[ЧТО НУЖНО СДЕЛАТЬ]
Ответьте на вопросы по отрывку о разговоре Пастернака со Сталиным:
(a) За какое стихотворение арестовали Мандельштама?
(b) Скольких людей, которым читал это стихотворение, Мандельштам назвал на следствии?
(c) Какую фразу, по предположению автора отрывка, Надежда Яковлевна не привела в «Воспоминаниях»?

------ ИЗВЛЕЧЁННЫЙ ТЕКСТ ------

Здесь намечаются расхождения: согласно одним мемуарам, Пастернак подтвердил — да, мастер, но не в этом дело, никого нельзя арестовывать ни за какие стихи, ни за плохие, ни за хорошие… По другим, Пастернак сразу отвел этот вопрос: «Ах, какое это имеет значение?! Что мы все о Мандельштаме! Мне так давно надо с вами встретиться, поговорить…» Дальнейшее вновь трактуется двояко. Непонятно, был ли задан прямой вопрос о стихотворении «Мы живем, под собою не чуя страны»,— за которое Мандельштам был арестован. Если бы Сталин упомянул эти стихи, разговор перешел бы в прямой допрос и поставил Пастернака в ситуацию поистине неразрешимую: признаться, что он стихи слушал и не донес,— было самоубийством, сказать, что не слышал,— означало солгать, к тому же вслепую, ибо Пастернак не знал о мандельштамовских показаниях на следствии (Мандельштам перечислил всех, кому читал стихотворение,— 11 человек,— но Пастернака и Шкловского пощадил). Есть и главная причина, по которой вопрос остихотворении не мог быть задан. Заговорив о яростной карикатуре Мандельштама, Сталин признал бы, что он уязвлен ею: «Его толстые пальцы, как черви, жирны… И широкая грудь осетина…» Обе стороны, как видим, были заинтересованы в том, чтобы рокового стихотворения не упоминать.
Есть таинственное умолчание Надежды Яковлевны в «Воспоминаниях»:
«Я не привожу единственной реплики Пастернака, которая, если его не знать, могла бы быть обращена против него. Между тем реплика эта вполне невинна, но в ней проскальзывают некоторая самопоглощенность и эгоцентризм Пастернака. Для нас, хорошо его знавших, эта реплика кажется просто смешноватой».
Поскольку из всего разговора в «Воспоминаниях» не приведена только фраза: «Ах, что мы все о Мандельштаме! Мне так давно надо с вами поговорить…» — можно предположить, что речь идет именно о ней.

------ СПИСОК ДАННЫХ ------

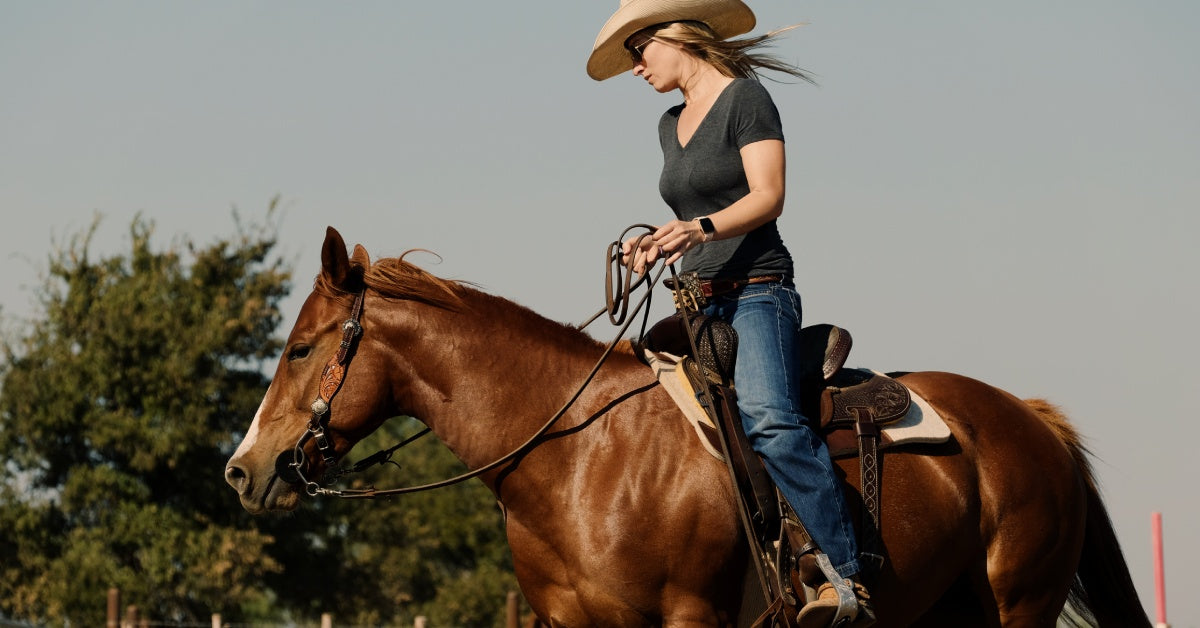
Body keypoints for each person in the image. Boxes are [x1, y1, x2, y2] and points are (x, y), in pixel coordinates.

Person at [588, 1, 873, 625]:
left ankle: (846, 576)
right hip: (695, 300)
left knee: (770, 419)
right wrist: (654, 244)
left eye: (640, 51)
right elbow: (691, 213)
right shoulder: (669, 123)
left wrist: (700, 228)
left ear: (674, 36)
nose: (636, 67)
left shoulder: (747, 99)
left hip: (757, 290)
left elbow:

------

[РЕЗУЛЬТАТ]
(a) «Мы живем, под собою не чуя страны».
(b) 11 человек.
(c) «Ах, что мы все о Мандельштаме! Мне так давно надо с вами поговорить…»